Bramkarz GKS-u Katowice kilkukrotnie uchronił swój zespół od utraty gola w starciu z Rakowem Częstochowa. Jest także pełny uznania dla swoich kolegów.
Po tych 90 minutach mogłeś głęboko odetchnąć.
W zasadzie to cały mecz był dla nas nerwowy, ale pod względem taktycznym byliśmy naprawdę dobrze przygotowani i co ważniejsze zdyscyplinowani. Czerwona kartka spowodowała, że musieliśmy się cofnąć i intensywnie bronić, ale brawa dla całej drużyny za to, że udało się dowieźć trzy punkty do końca.
Jak ocenisz postawę w obronie całej drużyny? Po kartce Adriana Frańczaka musieliście zmienić nastawienie.
Wiedzieliśmy, że Raków Częstochowa dobrze gra skrzydłami i mają bardzo mobilnych zawodników w środku pola. Zawsze są gotowi na prostopadłe piłki. W drugiej połowie musieli zaryzykować i obrońcy, którzy dobrze grają głową, wyszli do przodu. Kosztował nas ten mecz dużo zdrowia, ale zrobiliśmy, co do nas należało.
Bez względu na okoliczności musiałeś być cały czas czujny, bo w pierwszej połowie pozwoliliście grać rywalowi piłką i czekaliście na kontry. Taki był plan?
Tak, jak wcześniej powiedziałem udało nam się zrealizować naszą strategię na ten mecz. Teraz jednak musimy się bardzo szybko zregenerować, bo koledzy naprawdę sporo się nabiegali i było widać ich ogromne zaangażowanie. Wielkie słowa uznania dla nich. Zostawili na boisku kawał zdrowia.
Jak ocenisz swoją postawę w bramce? Byłeś jednym z bohaterów tego meczu.

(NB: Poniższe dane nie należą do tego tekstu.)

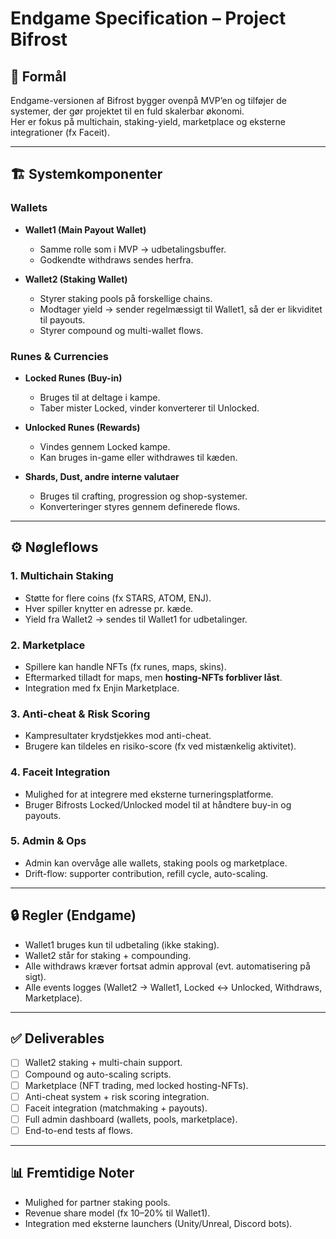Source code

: # Endgame Specification – Project Bifrost

## 🎯 Formål
Endgame-versionen af Bifrost bygger ovenpå MVP’en og tilføjer de systemer, der gør projektet til en fuld skalerbar økonomi.  
Her er fokus på multichain, staking-yield, marketplace og eksterne integrationer (fx Faceit).

---

## 🏗️ Systemkomponenter

### Wallets
- **Wallet1 (Main Payout Wallet)**  
  - Samme rolle som i MVP → udbetalingsbuffer.  
  - Godkendte withdraws sendes herfra.  

- **Wallet2 (Staking Wallet)**  
  - Styrer staking pools på forskellige chains.  
  - Modtager yield → sender regelmæssigt til Wallet1, så der er likviditet til payouts.  
  - Styrer compound og multi-wallet flows.  

### Runes & Currencies
- **Locked Runes (Buy-in)**  
  - Bruges til at deltage i kampe.  
  - Taber mister Locked, vinder konverterer til Unlocked.  

- **Unlocked Runes (Rewards)**  
  - Vindes gennem Locked kampe.  
  - Kan bruges in-game eller withdrawes til kæden.  

- **Shards, Dust, andre interne valutaer**  
  - Bruges til crafting, progression og shop-systemer.  
  - Konverteringer styres gennem definerede flows.  

---

## ⚙️ Nøgleflows

### 1. Multichain Staking
- Støtte for flere coins (fx STARS, ATOM, ENJ).  
- Hver spiller knytter en adresse pr. kæde.  
- Yield fra Wallet2 → sendes til Wallet1 for udbetalinger.  

### 2. Marketplace
- Spillere kan handle NFTs (fx runes, maps, skins).  
- Eftermarked tilladt for maps, men **hosting-NFTs forbliver låst**.  
- Integration med fx Enjin Marketplace.  

### 3. Anti-cheat & Risk Scoring
- Kampresultater krydstjekkes mod anti-cheat.  
- Brugere kan tildeles en risiko-score (fx ved mistænkelig aktivitet).  

### 4. Faceit Integration
- Mulighed for at integrere med eksterne turneringsplatforme.  
- Bruger Bifrosts Locked/Unlocked model til at håndtere buy-in og payouts.  

### 5. Admin & Ops
- Admin kan overvåge alle wallets, staking pools og marketplace.  
- Drift-flow: supporter contribution, refill cycle, auto-scaling.  

---

## 🔒 Regler (Endgame)
- Wallet1 bruges kun til udbetaling (ikke staking).  
- Wallet2 står for staking + compounding.  
- Alle withdraws kræver fortsat admin approval (evt. automatisering på sigt).  
- Alle events logges (Wallet2 → Wallet1, Locked ↔ Unlocked, Withdraws, Marketplace).  

---

## ✅ Deliverables
- [ ] Wallet2 staking + multi-chain support.  
- [ ] Compound og auto-scaling scripts.  
- [ ] Marketplace (NFT trading, med locked hosting-NFTs).  
- [ ] Anti-cheat system + risk scoring integration.  
- [ ] Faceit integration (matchmaking + payouts).  
- [ ] Full admin dashboard (wallets, pools, marketplace).  
- [ ] End-to-end tests af flows.  

---

## 📊 Fremtidige Noter
- Mulighed for partner staking pools.  
- Revenue share model (fx 10–20% til Wallet1).  
- Integration med eksterne launchers (Unity/Unreal, Discord bots).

Nie powiedziałbym, że byłem bohaterem. Na zwycięstwo zapracowała wspólnie cała drużyna. Ja jestem zadowolony z tego, że zrobiłem co do mnie należało i pomogłem mojej ekipie w odniesieniu zwycięstwa. Całemu zespołowi bardzo dobrze pracuje się ze sztabem trenerskim i niech tak pozostanie. Atmosferę zawsze budują wyniki. Dobrze zaczęliśmy i oby tak dalej.